A few days ago I attended an Open Mic event at Humber SFF, reading – you guessed it – an excerpt from The Paintings, though in truth it was more of an edited excerpt. I had a 2,000 words limit, but had to find a standalone scene which would both make sense and not give too much away. Not easy. Horror relies on pacing and tone to build anticipation, something which can’t be achieved in half a page. I found my ending and worked backwards to its start, some 3,500 words distant. Ouch! It took four condensing edits, but on the night read well.

It was while I was in the act of reading, an ear on the reactions of the audience, that two things came to mind: The Paintings is a first person narration, and the narrator is female. This could work for self-read audio.

I’ve dabbled before, under duress and a short lead-time. I had to download Audacity, learn its software, and produce a short story, when a local in-person SFF convention had to go digital at the start of the pandemic. I recognised the merits of self-audio then, but life had other priorities.
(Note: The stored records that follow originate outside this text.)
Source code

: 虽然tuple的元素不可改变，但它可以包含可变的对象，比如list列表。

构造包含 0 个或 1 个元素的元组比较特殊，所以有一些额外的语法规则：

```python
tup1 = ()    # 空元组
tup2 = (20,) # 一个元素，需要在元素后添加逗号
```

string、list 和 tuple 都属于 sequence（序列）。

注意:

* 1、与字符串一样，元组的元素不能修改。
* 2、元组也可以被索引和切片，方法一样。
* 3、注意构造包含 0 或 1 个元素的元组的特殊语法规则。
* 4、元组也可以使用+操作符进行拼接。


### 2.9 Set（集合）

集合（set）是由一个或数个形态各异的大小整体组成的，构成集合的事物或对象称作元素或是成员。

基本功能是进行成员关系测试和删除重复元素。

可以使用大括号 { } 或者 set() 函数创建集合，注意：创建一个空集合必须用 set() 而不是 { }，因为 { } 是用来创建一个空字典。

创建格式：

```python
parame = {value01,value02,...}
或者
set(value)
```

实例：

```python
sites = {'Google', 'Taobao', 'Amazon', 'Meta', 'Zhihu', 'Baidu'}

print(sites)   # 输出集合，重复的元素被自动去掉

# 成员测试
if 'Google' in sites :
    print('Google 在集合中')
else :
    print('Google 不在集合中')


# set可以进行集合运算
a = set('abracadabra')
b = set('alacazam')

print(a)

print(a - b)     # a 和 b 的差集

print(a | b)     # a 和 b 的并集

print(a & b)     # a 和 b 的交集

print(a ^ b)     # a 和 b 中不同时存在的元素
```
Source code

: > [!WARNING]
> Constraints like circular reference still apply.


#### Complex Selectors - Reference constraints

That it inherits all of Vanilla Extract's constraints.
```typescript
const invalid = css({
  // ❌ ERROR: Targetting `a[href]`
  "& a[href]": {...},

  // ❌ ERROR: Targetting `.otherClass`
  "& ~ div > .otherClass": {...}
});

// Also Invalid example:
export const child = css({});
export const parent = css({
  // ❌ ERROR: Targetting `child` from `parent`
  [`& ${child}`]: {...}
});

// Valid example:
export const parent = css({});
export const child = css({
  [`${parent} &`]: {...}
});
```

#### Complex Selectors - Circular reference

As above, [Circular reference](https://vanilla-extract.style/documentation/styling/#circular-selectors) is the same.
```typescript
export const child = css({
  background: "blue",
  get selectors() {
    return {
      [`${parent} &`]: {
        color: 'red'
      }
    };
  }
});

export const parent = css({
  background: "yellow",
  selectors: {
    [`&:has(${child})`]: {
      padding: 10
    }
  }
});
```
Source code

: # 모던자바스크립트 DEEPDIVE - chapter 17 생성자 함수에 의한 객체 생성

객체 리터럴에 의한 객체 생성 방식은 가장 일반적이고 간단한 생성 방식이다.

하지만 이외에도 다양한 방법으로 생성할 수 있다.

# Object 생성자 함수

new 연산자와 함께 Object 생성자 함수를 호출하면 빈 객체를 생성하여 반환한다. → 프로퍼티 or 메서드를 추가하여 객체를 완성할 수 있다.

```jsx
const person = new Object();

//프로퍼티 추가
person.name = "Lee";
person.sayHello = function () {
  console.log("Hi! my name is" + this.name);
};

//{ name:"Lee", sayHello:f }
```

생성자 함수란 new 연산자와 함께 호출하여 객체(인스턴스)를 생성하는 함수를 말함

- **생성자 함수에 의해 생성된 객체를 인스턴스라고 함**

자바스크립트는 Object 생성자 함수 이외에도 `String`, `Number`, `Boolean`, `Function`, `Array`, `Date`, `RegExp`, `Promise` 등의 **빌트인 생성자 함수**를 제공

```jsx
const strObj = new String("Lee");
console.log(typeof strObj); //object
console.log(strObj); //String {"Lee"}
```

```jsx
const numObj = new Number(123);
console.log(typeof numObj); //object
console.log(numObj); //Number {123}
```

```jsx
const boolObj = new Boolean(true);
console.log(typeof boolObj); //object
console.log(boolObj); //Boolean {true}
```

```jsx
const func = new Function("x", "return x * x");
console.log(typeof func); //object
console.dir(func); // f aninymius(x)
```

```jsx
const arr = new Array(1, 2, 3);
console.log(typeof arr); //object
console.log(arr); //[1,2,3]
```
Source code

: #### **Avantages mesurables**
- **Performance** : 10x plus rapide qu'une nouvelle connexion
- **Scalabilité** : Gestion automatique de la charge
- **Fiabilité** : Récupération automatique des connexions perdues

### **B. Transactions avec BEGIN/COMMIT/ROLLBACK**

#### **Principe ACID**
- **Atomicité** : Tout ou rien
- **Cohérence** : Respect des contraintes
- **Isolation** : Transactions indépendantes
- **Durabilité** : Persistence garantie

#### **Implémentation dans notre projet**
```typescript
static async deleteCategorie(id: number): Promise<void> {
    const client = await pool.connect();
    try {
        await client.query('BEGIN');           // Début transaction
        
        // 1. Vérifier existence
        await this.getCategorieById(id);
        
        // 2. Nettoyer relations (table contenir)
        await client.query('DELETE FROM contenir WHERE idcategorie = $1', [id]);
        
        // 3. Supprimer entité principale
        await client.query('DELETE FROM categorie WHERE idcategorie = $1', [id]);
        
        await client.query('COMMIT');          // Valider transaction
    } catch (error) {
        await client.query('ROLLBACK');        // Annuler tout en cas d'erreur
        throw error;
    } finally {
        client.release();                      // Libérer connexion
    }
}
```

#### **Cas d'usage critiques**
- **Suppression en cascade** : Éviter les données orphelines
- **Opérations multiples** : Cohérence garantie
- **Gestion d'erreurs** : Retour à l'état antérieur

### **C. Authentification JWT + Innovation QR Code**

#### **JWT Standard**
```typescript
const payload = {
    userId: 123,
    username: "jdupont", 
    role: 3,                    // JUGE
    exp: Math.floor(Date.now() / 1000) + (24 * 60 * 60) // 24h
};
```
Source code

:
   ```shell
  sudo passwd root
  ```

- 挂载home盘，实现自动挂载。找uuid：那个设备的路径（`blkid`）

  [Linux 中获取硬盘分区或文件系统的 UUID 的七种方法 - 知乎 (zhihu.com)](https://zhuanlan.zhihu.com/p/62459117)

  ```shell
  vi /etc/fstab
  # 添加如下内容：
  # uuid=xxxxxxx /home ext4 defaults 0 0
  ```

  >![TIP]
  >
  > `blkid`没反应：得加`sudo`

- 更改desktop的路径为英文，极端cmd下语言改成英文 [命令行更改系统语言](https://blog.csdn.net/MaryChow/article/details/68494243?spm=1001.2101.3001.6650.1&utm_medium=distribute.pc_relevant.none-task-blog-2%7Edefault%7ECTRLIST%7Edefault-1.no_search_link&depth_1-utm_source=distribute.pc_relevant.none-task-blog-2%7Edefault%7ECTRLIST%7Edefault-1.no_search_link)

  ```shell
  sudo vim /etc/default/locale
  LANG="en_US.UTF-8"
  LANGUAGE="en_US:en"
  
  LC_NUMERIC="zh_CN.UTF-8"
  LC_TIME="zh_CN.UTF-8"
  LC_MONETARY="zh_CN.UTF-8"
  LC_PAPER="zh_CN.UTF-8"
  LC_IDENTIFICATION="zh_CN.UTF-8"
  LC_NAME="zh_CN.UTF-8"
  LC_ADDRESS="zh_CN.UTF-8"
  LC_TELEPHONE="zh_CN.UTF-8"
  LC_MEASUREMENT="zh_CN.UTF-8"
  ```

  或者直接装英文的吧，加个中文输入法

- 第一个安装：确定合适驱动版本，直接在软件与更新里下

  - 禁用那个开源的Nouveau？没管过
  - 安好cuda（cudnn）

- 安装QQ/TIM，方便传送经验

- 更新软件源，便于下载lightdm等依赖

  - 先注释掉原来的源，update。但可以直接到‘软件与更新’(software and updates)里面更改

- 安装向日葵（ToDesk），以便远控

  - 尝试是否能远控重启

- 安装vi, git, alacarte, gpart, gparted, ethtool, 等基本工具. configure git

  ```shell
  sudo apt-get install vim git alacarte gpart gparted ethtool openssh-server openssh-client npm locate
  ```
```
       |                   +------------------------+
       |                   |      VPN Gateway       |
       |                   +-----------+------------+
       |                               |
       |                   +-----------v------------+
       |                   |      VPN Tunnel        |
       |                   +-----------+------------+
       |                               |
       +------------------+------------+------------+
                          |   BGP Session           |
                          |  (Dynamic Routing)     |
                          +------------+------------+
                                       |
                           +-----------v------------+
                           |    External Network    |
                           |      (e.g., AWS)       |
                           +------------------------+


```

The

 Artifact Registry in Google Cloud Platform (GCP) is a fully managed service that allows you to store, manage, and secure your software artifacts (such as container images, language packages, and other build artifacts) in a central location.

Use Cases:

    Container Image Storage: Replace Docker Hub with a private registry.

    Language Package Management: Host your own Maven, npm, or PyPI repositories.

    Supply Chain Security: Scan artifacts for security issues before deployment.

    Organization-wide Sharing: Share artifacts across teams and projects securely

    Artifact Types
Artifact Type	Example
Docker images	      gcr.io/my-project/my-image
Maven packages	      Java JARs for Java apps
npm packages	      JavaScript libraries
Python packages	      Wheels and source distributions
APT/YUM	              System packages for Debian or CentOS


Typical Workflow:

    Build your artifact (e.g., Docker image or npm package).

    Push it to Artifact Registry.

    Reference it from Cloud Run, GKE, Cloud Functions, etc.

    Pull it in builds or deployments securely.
National Storytelling Week


Tonight, I’m off to another writers’ meeting – often there’s a dearth, but sometimes they pile up like this – and the call has gone out for links to audio stories in recognition of it being National Storytelling Week.

The idea behind the dedicated week is to promote the “oldest artform in the world”: audio performance. The week came into being in 2000 and, although its original remit was firmly aimed at children, it has blossomed to embrace a wider audience, hence the call for links. Well, I have a story ready to go, but it’s no use on my harddrive. Alas, it needs to be hosted somewhere.

A list of this year’s face-to-face events can be found HERE, but there is absolutely no reason why a digital event, even a single author event, can’t contribute. Something to consider for next year if not this.